7. Description in 2D and 3D
In 2D we deal with the grid G[n1,n2] of n1*n2 points and the set of functions C[n1,n2] on this grid which is a vector space of dimension n1*n2. We choose a basis e[k1,k2] for this space of the form:
e[k1,k2] = e[k1] e[k2],
where e[k] are the Fourier basis functions introduced in 1D. (To be precise we should label them as e[k1;n1], and e[k2;n2] since they depend on n). We call these basis functions high frequency if either k1 or k2 is high frequency, otherwise we call them low frequency. It is easily checked that this basis is orthonormal. As a result we can expand any function in C[n1,n2] as:
u(j1,j2) = SUM SUM c(k1,k2) e[k1](j1) e[k2](j2) 0<=k1<n1 0<=k2<n2
and the c(k1,k2) are then given by:
c(k1,k2) = <e[k1,k2], u>.
These are the 2D DFT and IDFT respectively. We will often denote c(k1,k2) by u^(k1,k2) to remind us of its dependence on u.
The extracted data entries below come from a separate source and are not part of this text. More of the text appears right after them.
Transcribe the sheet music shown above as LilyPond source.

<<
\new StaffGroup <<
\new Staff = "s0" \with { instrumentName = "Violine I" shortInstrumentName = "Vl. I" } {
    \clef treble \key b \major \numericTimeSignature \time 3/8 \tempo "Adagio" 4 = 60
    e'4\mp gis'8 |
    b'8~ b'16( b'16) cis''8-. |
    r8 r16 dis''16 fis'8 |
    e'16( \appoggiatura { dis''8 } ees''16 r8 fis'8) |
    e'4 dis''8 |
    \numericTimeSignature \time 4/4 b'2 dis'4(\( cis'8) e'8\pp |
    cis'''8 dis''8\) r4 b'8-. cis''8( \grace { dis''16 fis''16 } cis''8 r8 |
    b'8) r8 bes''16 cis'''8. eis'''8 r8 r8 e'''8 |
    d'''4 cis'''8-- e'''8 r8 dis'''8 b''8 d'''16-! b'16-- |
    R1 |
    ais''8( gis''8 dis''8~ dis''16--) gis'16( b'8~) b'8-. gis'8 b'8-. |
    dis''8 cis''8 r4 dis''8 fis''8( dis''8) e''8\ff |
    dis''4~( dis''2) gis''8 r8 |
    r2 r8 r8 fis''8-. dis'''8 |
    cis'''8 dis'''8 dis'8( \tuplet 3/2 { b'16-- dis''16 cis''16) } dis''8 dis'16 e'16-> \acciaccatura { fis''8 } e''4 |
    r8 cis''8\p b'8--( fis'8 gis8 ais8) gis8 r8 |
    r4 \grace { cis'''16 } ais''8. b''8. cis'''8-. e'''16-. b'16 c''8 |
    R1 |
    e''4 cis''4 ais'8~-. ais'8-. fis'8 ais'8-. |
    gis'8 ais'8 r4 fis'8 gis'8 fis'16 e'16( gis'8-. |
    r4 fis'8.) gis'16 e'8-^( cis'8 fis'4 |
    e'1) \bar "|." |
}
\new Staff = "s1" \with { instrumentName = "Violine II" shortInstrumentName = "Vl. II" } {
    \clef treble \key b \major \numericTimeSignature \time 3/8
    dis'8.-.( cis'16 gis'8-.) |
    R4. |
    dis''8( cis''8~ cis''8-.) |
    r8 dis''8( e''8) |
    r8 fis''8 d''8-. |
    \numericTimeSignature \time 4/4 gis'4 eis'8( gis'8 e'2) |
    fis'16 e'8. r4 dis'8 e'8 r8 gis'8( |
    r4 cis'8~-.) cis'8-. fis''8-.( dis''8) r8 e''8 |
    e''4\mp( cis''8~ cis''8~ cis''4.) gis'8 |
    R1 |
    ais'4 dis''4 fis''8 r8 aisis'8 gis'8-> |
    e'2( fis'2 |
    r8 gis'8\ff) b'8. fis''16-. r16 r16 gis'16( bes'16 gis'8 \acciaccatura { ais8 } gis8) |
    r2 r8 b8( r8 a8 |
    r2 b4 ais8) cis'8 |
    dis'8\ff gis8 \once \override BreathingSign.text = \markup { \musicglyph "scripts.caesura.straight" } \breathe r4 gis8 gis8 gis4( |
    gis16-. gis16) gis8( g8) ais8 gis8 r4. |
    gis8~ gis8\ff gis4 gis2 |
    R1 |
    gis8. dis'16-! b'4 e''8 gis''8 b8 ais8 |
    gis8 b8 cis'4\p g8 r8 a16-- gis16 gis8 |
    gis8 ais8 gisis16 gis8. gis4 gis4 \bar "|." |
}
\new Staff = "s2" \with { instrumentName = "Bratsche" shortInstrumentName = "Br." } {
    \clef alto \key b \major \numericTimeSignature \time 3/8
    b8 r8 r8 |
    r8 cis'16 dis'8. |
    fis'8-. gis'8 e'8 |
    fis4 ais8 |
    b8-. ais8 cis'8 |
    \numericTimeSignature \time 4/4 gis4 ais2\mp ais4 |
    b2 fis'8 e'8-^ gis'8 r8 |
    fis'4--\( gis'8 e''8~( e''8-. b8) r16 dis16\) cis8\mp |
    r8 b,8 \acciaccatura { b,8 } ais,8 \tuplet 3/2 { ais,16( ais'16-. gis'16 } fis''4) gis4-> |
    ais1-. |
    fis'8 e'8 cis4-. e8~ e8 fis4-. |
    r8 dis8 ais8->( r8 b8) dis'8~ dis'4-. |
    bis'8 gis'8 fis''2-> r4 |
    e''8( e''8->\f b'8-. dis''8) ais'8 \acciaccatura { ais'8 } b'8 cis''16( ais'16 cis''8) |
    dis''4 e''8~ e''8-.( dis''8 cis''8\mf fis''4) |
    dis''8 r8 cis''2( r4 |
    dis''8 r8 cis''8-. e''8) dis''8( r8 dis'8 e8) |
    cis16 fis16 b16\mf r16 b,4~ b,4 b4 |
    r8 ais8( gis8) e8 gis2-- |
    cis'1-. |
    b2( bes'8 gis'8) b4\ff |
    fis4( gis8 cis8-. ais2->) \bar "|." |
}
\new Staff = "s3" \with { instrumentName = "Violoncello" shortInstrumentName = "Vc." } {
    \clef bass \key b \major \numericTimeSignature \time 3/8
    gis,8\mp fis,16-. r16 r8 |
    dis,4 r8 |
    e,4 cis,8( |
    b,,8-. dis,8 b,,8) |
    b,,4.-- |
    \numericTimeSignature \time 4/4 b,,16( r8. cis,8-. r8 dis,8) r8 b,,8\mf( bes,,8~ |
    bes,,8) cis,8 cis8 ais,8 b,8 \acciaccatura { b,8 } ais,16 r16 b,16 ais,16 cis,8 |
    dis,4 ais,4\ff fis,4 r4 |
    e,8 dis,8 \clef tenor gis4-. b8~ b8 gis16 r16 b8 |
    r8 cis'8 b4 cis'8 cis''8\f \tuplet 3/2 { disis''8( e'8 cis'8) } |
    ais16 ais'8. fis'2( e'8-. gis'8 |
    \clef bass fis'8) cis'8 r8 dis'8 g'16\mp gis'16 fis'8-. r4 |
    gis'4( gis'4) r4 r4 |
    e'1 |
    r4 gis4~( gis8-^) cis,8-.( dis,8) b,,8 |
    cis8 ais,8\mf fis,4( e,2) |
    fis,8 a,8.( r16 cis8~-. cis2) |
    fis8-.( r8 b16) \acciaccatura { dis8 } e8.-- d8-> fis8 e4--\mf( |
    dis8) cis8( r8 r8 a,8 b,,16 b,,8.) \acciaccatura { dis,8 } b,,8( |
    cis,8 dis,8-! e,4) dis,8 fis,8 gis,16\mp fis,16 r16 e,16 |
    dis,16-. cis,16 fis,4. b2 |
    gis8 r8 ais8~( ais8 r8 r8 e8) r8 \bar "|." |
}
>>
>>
Inserting the expression for e[k] we can also write these as:
u(j1,j2) = 1/sqrt(n1) 1/sqrt(n2) SUM SUM 0<=k1<n1 0<=k2<n2 exp (-i 2pi j1*k1/n1) exp (-i 2pi j2*k2/n2) u^(k1,k2) where
u^(k1,k2) = 1/sqrt(n1) 1/sqrt(n2) SUM SUM 0<=k1<n1 0<=k2<n2 exp (+i 2pi j1*k1/n1) exp (+i 2pi j2*k2/n2) u(j1,j2)
Notice that these explicit representations are far more ugly than the versions using vector notation.
The extension to 3D is analogous.
For 2D there is an obvious analogue of the lemma we proved in section 5.2 for a translated vector. We can now translate in two dimensions. Let u[d1,d2] denote u translated by d1 in x and d2 in y: u[d1,d2](j1,j2) = u(d1+j1,d2+j2)
Lemma: u[d1,d2]^(k1,k2) = exp(-i 2pi k1d1/n1 ) exp(-i 2pi k2d2/n2 ) u^(k1,k2)
Proof of Lemma:
Follows immediately from the 1D version since the 2D transform u^ is just the product of two 1D transforms, one in k1, the other in k2. Each of these picks up a factor of exp(-i 2pi ...), so the whole expression picks up the product.
or, brute force proof (ignore unless you love indices):
u[d1,d2]^(k1,k2) = 1/n SUM e[k1](j1) e[k2](j2) u[d1,d2](j1,j2) 0<=j1<n1 0<=j2<n2
= 1/n SUM exp(i 2pi j1k1/n1) exp(i 2pi j2k2/n2) u(j1+d1,j2+d2) 0<=j1<n1 0<=j2<n2
= exp(-i 2pi d1k1/n1) exp(-i 2pi d2k2/n2) x 1/n SUM exp(i 2pi (j1+d1)k1/n1) exp(i 2pi (j2+d2)k2/n2) u(j1+d1,j2+d2) 0<=j1<n1 0<=j2<n2
= exp(-i 2pi d1k1/n1) exp(-i 2pi d2k2/n2) x 1/n SUM exp(i 2pi i1k1/n1) exp(i 2pi i2k2/n2) u(i1,i2) -d1<=i1<n1-d1 -d2<=i2<n2-d2
= exp(-i 2pi d1k1/n1) exp(-i 2pi d2k2/n2) x u^(k1,k2)
where in the last step we use the periodicity of u(i1,i2) to change the sum limits to 0<=i1<n1 and 0<=i2<n2. This completes the proof of the Lemma.